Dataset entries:
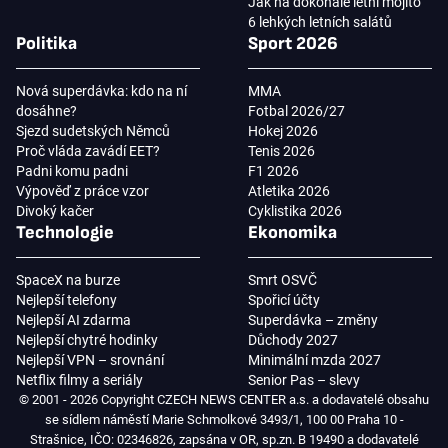
Jak na dokonalé letní mojito
6 lehkých letních salátů
Politika
Sport 2026
Nová superdávka: kdo na ní
MMA
dosáhne?
Fotbal 2026/27
Sjezd sudetských Němců
Hokej 2026
Proč vláda zavádí EET?
Tenis 2026
Padni komu padni
F1 2026
Výpověď z práce vzor
Atletika 2026
Divoký kačer
Cyklistika 2026
Technologie
Ekonomika
SpaceX na burze
Smrt OSVČ
Nejlepší telefony
Spořicí účty
Nejlepší AI zdarma
Superdávka – změny
Nejlepší chytré hodinky
Důchody 2027
Nejlepší VPN – srovnání
Minimální mzda 2027
Netflix filmy a seriály
Senior Pas – slevy
© 2001 - 2026 Copyright CZECH NEWS CENTER a.s. a dodavatelé obsahu
se sídlem náměstí Marie Schmolkové 3493/1, 100 00 Praha 10 -
Strašnice, IČO: 02346826, zapsána v OR, sp.zn. B 19490 a dodavatelé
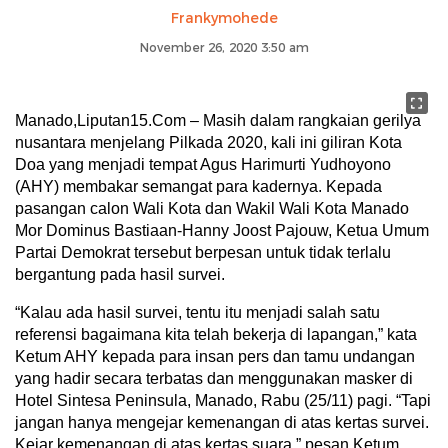
Frankymohede
November 26, 2020 3:50 am
Manado,Liputan15.Com – Masih dalam rangkaian gerilya
nusantara menjelang Pilkada 2020, kali ini giliran Kota
Doa yang menjadi tempat Agus Harimurti Yudhoyono
(AHY) membakar semangat para kadernya. Kepada
pasangan calon Wali Kota dan Wakil Wali Kota Manado
Mor Dominus Bastiaan-Hanny Joost Pajouw, Ketua Umum
Partai Demokrat tersebut berpesan untuk tidak terlalu
bergantung pada hasil survei.
“Kalau ada hasil survei, tentu itu menjadi salah satu
referensi bagaimana kita telah bekerja di lapangan,” kata
Ketum AHY kepada para insan pers dan tamu undangan
yang hadir secara terbatas dan menggunakan masker di
Hotel Sintesa Peninsula, Manado, Rabu (25/11) pagi. “Tapi
jangan hanya mengejar kemenangan di atas kertas survei.
Kejar kemenangan di atas kertas suara,” pesan Ketum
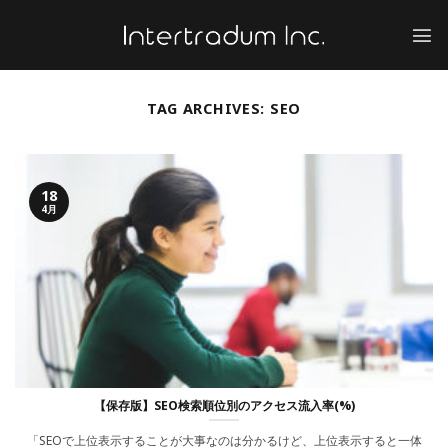
Skip
to
content
TAG ARCHIVES:
SEO
18
4月
【保存版】SEO検索順位別のアクセス流入率(%)
「SEOで上位表示することが大事なのは分かるけど、上位表示すると一体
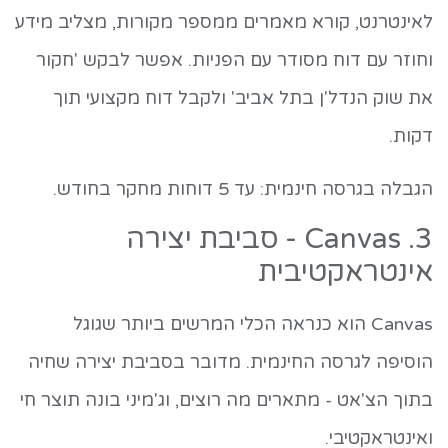
לאינטרנט, קורא מאמרים ממספר מקורות, מצליב מידע
וחוזר עם דוח מסודר עם הפניות. אפשר לבקש 'חקור
את שוק הנדל'ן בתל אביב' ולקבל דוח מקצועי תוך
דקות.
הגבלה בגרסה חינמית: עד 5 דוחות מחקר בחודש.
3. Canvas - סביבת יצירה
אינטראקטיבית
Canvas הוא כנראה הכלי המרשים ביותר שגוגל
הוסיפה לגרסה החינמית. מדובר בסביבת יצירה שחיה
בתוך הצ'אט - מתארים מה רוצים, וג'מיני בונה תוצר חי
ואינטראקטיבי.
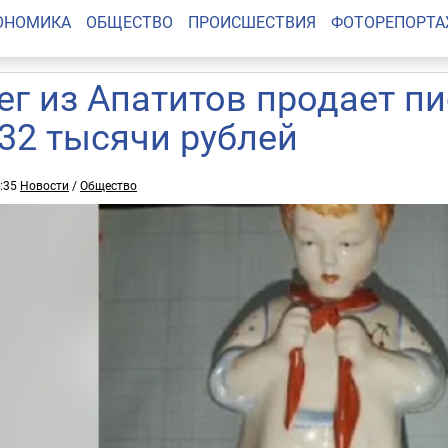
ОНОМИКА
ОБЩЕСТВО
ПРОИСШЕСТВИЯ
ФОТОРЕПОРТ
ег из Апатитов продает п
 32 тысячи рублей
9:35
Новости
/
Общество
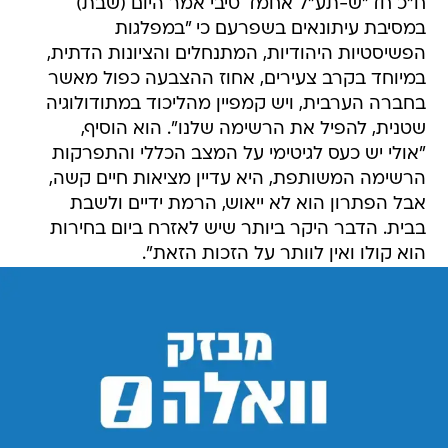
ח"כ חד"ש-תע"ל אחמד טיבי אמר היום (שבת)
במסיבת עיתונאים בשפרעם כי "במפלגות
הפשיסטיות היהודיות, המתנחלים והציונות הדתית,
במיוחד בקרב צעירים, אחוז ההצבעה כפול מאשר
בחברה הערבית, ויש קמפיין מהליכוד במתודולוגיה
שטנית, להפיל את הרשימה שלנו". הוא הוסיף,
"אולי יש כעס לגיטימי על המצב הכללי והתפרקות
הרשימה המשותפת, היא עדיין מציאות חיים קשה,
אבל הפתרון הוא לא ייאוש, הרמת ידיים ולשבת
בבית. הדבר היקר ביותר שיש לאזרח ביום בחירות
הוא קולו ואין לוותר על הזכות הזאת".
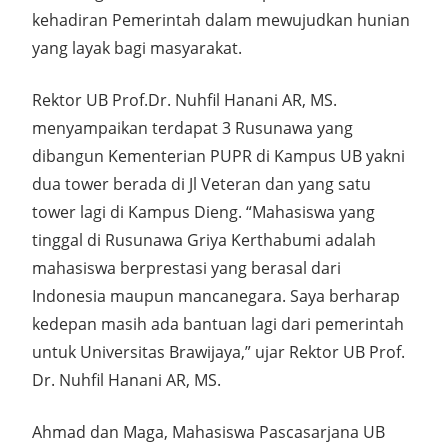
kehadiran Pemerintah dalam mewujudkan hunian
yang layak bagi masyarakat.
Rektor UB Prof.Dr. Nuhfil Hanani AR, MS.
menyampaikan terdapat 3 Rusunawa yang
dibangun Kementerian PUPR di Kampus UB yakni
dua tower berada di Jl Veteran dan yang satu
tower lagi di Kampus Dieng. “Mahasiswa yang
tinggal di Rusunawa Griya Kerthabumi adalah
mahasiswa berprestasi yang berasal dari
Indonesia maupun mancanegara. Saya berharap
kedepan masih ada bantuan lagi dari pemerintah
untuk Universitas Brawijaya,” ujar Rektor UB Prof.
Dr. Nuhfil Hanani AR, MS.
Ahmad dan Maga, Mahasiswa Pascasarjana UB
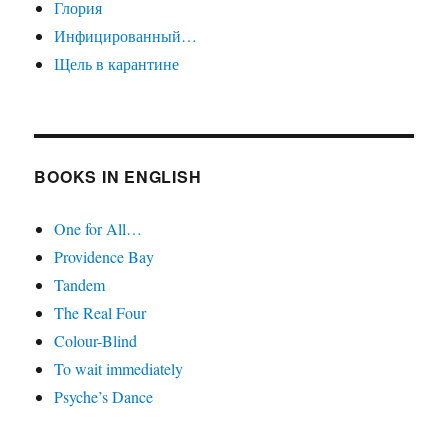
Глория
Инфицированный…
Щель в карантине
BOOKS IN ENGLISH
One for All…
Providence Bay
Tandem
The Real Four
Colour-Blind
To wait immediately
Psyche’s Dance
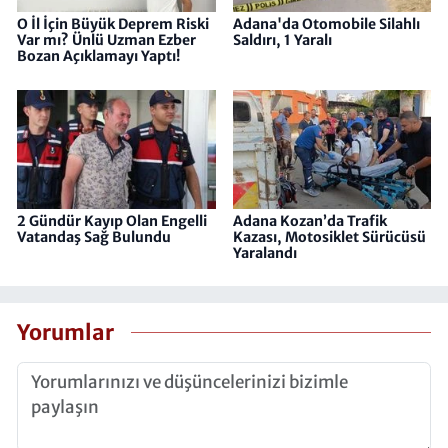
O İl İçin Büyük Deprem Riski
Adana'da Otomobile Silahlı
Var mı? Ünlü Uzman Ezber
Saldırı, 1 Yaralı
Bozan Açıklamayı Yaptı!
2 Gündür Kayıp Olan Engelli
Adana Kozan’da Trafik
Vatandaş Sağ Bulundu
Kazası, Motosiklet Sürücüsü
Yaralandı
Yorumlar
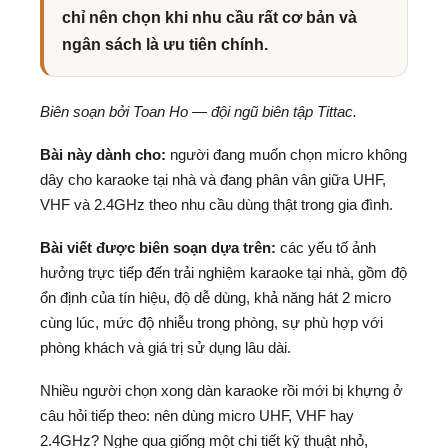
chỉ nên chọn khi nhu cầu rất cơ bản và
ngân sách là ưu tiên chính.
Biên soạn bởi Toan Ho — đội ngũ biên tập Tittac.
Bài này dành cho:
người đang muốn chọn micro không
dây cho karaoke tại nhà và đang phân vân giữa UHF,
VHF và 2.4GHz theo nhu cầu dùng thật trong gia đình.
Bài viết được biên soạn dựa trên:
các yếu tố ảnh
hưởng trực tiếp đến trải nghiệm karaoke tại nhà, gồm độ
ổn định của tín hiệu, độ dễ dùng, khả năng hát 2 micro
cùng lúc, mức độ nhiễu trong phòng, sự phù hợp với
phòng khách và giá trị sử dụng lâu dài.
Nhiều người chọn xong dàn karaoke rồi mới bị khựng ở
câu hỏi tiếp theo: nên dùng micro UHF, VHF hay
2.4GHz? Nghe qua giống một chi tiết kỹ thuật nhỏ,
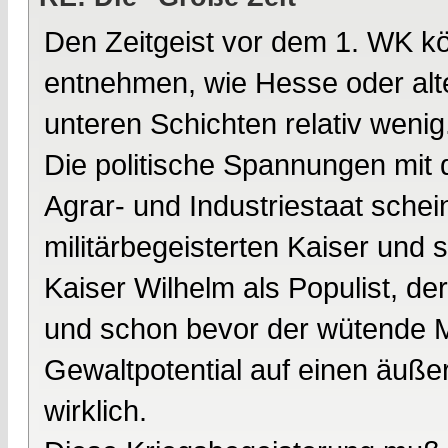
Den Zeitgeist vor dem 1. WK k
entnehmen, wie Hesse oder alte
unteren Schichten relativ wenig
Die politische Spannungen mit
Agrar- und Industriestaat schei
militärbegeisterten Kaiser und
Kaiser Wilhelm als Populist, d
und schon bevor der wütende M
Gewaltpotential auf einen äußer
wirklich.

EXERCISE GOAL - Every line of the records above where the string "hasil" is found should be copied.

RESPONSE AREA -
bergantung pada hasil survei.
“Kalau ada hasil survei, tentu itu menjadi salah satu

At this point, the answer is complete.